Le roman d'Anaïs Llobet vient compléter fort à propos ce que j'ai appris sur la situation tragique de cette île.

La narratrice est une journaliste française, elle séjourne au Nord-Est de Chypre dans la partie grecque (République de Chypre). A quelques mètres de là, débute une zone de no man's land établie par la République Turque de Chypre Nord.

Lors de l'invasion d'août 1974 par des troupes venues de Turquie, la ville touristique et très prospère de Varosha a été vidée de ses habitants qui ont fui en laissant tout derrière eux. L'armée turque a alors entouré cette ville de barbelés, en interdisant tout accès.

Depuis presque 50 ans, Varosha est une ville fantôme, toujours visible mais inaccessible. Elle reste un symbole très fort pour ceux qui y ont vécu.

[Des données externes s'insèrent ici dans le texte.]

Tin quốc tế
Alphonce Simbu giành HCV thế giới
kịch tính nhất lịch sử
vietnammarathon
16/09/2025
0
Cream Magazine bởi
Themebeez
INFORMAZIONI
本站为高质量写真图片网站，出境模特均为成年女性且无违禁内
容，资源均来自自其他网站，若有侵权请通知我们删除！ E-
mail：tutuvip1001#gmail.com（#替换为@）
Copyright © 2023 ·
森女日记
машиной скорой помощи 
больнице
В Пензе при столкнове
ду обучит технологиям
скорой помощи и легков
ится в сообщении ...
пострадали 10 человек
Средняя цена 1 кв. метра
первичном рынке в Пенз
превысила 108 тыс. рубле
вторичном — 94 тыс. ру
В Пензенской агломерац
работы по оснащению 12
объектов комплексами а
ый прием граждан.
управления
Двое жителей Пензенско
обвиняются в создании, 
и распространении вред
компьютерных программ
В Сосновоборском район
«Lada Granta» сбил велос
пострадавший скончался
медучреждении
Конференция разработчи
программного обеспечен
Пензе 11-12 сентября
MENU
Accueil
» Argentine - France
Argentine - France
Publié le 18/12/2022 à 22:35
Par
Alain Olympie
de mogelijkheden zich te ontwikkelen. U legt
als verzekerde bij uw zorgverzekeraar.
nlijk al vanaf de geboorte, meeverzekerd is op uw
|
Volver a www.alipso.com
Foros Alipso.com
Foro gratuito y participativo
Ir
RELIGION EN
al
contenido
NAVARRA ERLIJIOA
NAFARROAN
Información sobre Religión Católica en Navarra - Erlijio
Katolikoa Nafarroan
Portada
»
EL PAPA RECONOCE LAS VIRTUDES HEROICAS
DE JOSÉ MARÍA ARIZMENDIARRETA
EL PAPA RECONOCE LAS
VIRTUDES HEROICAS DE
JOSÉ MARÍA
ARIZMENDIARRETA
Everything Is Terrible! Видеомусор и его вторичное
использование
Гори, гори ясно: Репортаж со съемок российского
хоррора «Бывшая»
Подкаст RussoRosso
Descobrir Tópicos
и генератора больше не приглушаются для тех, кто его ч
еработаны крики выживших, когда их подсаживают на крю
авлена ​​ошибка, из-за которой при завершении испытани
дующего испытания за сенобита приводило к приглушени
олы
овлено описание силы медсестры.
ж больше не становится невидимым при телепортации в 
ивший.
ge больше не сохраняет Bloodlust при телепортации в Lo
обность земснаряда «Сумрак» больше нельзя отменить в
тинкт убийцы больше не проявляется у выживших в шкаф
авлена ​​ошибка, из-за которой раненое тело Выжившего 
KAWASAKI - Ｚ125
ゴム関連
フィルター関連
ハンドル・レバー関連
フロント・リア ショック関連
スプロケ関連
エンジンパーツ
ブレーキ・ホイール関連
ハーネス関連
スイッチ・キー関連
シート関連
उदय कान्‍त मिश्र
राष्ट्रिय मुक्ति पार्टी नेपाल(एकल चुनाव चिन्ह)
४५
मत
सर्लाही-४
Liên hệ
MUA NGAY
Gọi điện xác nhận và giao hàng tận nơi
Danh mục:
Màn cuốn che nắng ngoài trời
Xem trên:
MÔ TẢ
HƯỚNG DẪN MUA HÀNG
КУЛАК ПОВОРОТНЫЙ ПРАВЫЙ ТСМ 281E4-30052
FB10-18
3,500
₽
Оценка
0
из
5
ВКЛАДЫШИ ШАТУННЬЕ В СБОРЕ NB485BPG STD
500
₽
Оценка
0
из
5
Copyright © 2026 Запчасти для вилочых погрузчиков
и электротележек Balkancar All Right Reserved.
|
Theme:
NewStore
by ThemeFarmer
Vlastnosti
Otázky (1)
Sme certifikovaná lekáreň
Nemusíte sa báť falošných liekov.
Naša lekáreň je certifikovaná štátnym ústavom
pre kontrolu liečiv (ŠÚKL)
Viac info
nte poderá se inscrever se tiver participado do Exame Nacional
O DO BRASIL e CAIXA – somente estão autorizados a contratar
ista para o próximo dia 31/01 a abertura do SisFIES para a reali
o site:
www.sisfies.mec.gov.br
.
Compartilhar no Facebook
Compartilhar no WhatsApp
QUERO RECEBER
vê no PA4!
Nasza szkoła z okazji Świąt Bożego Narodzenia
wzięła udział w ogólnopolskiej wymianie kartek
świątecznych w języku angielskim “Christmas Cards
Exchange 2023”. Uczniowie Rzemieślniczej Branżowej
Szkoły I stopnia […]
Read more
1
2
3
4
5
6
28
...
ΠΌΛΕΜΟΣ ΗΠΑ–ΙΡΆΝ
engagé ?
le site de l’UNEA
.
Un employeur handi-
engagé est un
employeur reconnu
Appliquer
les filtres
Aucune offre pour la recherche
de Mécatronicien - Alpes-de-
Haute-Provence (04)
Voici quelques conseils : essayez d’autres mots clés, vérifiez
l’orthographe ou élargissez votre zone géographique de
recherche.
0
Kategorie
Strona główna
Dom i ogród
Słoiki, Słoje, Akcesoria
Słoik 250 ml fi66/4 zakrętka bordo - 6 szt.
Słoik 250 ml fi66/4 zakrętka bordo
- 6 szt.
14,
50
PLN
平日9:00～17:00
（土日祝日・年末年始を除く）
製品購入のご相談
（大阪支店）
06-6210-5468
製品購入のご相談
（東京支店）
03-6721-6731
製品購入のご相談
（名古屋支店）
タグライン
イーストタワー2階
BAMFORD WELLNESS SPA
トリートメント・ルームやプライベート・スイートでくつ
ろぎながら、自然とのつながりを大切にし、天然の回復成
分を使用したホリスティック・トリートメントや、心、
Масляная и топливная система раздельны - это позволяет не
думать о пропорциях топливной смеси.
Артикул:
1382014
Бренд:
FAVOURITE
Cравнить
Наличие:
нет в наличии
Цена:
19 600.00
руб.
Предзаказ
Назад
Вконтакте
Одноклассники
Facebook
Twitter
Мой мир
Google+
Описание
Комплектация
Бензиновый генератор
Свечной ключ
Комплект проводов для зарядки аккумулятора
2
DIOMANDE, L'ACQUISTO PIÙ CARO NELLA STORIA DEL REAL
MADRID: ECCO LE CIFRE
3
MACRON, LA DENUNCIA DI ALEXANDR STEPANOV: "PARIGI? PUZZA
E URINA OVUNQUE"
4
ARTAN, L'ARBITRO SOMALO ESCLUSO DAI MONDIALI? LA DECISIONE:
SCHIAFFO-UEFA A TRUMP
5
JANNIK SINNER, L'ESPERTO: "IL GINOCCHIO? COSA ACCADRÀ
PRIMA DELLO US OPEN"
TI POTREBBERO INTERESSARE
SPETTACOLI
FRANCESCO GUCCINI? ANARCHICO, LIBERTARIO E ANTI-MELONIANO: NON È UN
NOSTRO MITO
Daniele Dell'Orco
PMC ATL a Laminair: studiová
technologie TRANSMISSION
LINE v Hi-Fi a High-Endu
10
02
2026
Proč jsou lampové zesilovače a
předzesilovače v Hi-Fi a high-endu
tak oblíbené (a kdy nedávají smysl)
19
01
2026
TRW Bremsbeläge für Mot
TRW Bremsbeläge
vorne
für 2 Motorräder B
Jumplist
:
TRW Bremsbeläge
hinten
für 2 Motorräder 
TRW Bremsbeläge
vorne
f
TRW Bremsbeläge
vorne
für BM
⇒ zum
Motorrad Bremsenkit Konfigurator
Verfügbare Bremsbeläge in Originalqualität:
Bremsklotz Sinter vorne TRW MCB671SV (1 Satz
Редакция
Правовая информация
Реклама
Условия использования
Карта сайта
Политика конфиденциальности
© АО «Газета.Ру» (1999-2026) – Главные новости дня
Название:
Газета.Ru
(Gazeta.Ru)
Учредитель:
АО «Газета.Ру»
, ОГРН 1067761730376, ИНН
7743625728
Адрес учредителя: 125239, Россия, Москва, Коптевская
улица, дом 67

Dans le petit café jouxtant les barbelés où la narratrice a pris l'habitude de venir écrire, une photo de la maison familiale à Varosha est accrochée en bonne place. Comme une référence à un passé qui ne veut pas mourir et empiète sur le présent d'Andreas, le propriétaire du café, et d'Ariana, sa fille.

Cette dernière demande à la journaliste d'écrire sur leur maison et de redonner vie à ses habitants de l'époque.

C'est ainsi que l'on découvre Ioannis et Aridné, grands-parents d'Ariana. Lui était chypriote grec, elle chypriote turque. Un mariage mixte qui n'a pas été sans difficultés. Giorgos, meilleur ami d'Ionnis depuis l'enfance, va jouer un rôle déterminant dans leurs vies.

Au fur et à mesure de l'histoire la tension monte. Tant du côté de la situation de l'île que de la vie des grands-parents d'Ariana.

Dans le même temps, leurs descendants sont mis devant un choix : faut-il continuer à garder la maison du 14 rue du Soleil et donc vivre toujours dans le passé, ou bien faire table rase et regarder vers le futur ?

» Au café de la ville perdue » est un très bon roman. J'en ai aimé le sujet et la construction faisant des allers-retours entre présent et passé.